Descartes’ Bones: A Skeletal History of the Conflict Between Faith and Reason
by Russel Shorto
Vintage Books, 2008
Descartes’ Bones tells the story of the life, death, and influence of Rene Descartes. It speaks of Descartes’ ideas and how they influenced those around him and those in subsequent generations. The book takes a very interesting path, that of following the skeleton of Descartes, as it is moved, removed, scattered, and traveled around Europe for over 300 years. Shorto describes how the bones travel and who they touch, telling a very interesting story as they go. It seems Descartes’ skeletal remains have been handled by some rather interesting people over the generations, most of whom have been influenced not only by Descartes’ bones, but by his ideas as well.
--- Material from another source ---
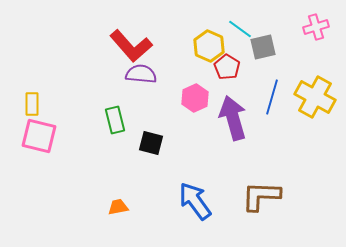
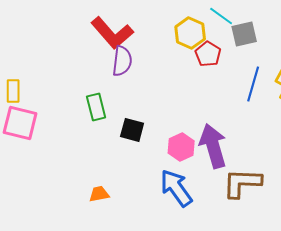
purple semicircle: (141, 74) -> (122, 61), turned 92
pink hexagon: (195, 98) -> (181, 147), moved
purple arrow: (233, 118) -> (213, 146), moved

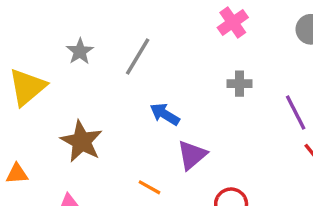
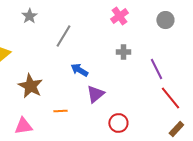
gray star: (80, 51) -> (29, 16), moved
orange line: (150, 187) -> (60, 111), moved, turned -32

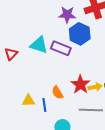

The book is part detective story, part history of science and philosophy, part description of social change due to the people wrestling with faith and reason.
The subtitle of the book tells the contrast of ideas, that between faith and reason. Shorto describes the history of the conflict, which is generally accredited as starting with Descartes, and describes how faith and reason have been dealt with by scientists and thinkers over the centuries since Descartes’ death.
Shorto tells a very interesting story. With a basic concept as broad as ‘faith and reason’ he must narrow the scope of the story somewhat, and he does so using those who have handled Descartes mysteriously wandering skeleton.
The book’s strengths are that it is very readable and engaging. The few sections on the philosophical influences might be tedious to those who have no background in philosophy, but they are short, and enough of an overview to be educational, which is Shorto’s goal. The book is also quite good at using accounts of individuals to show how ideas have influenced large sections of society. So for these reasons, the book is worth reading.
On the downside, Shorto’s main problem is the same as that of most of those who deal with the issue of faith and reason. The subtitle speaks of the confluct between faith and reason, a conflict which does not have to exist. Faith does not have to be opposed to reason; in fact, our Christian faith is a reasonable faith, not an unreasonable one. Somehow over the centuries the secular and the sacred communities have come to believe that faith is somehow unreasonable. In the Bible, nothing could be further from the truth. Biblical faith is reasonable and built on solid intellectual ground. Based on the reasonable evidence, we are merely asked to take the next most logical step of faith. On the other hand, all reason has some degree of faith. No system is built on pure reason, and all fields of study have some basic assumptions that are accepted as foundational, and accepted without proof. We believe in the rational, but we do not believe in rationalism.
In one section of the book, Shorto deals with those who started the field of anthropology, and deals with the racism that was inherent in the field at that time. Shorto comments: “They weren’t out to prove that whites were superior for the simple reason that they assumed it from the start. It was so obvious to them it didn’t need proving. The proper use of science was in figuring out why this was so.” (p.187). Such a comment is very insightful, for these people were no idiots, they were the most learned people of the day. Their capabilities and drive are equal to anyone today. Yet Shorto rightfully shows their rather glaring blindspot. But Shorto does not raise the next most obvious question: If these learned people could make so obvious of a mistake, is it not possible that the same type of blindspots are going on today in science as well as in faith?
But overall the book is a fair representation of the history of the ideas, and is structured around a type of detective story about the people who come into contact with Descartes’ bones. I found it to be a very interesting book, a pleasure to read.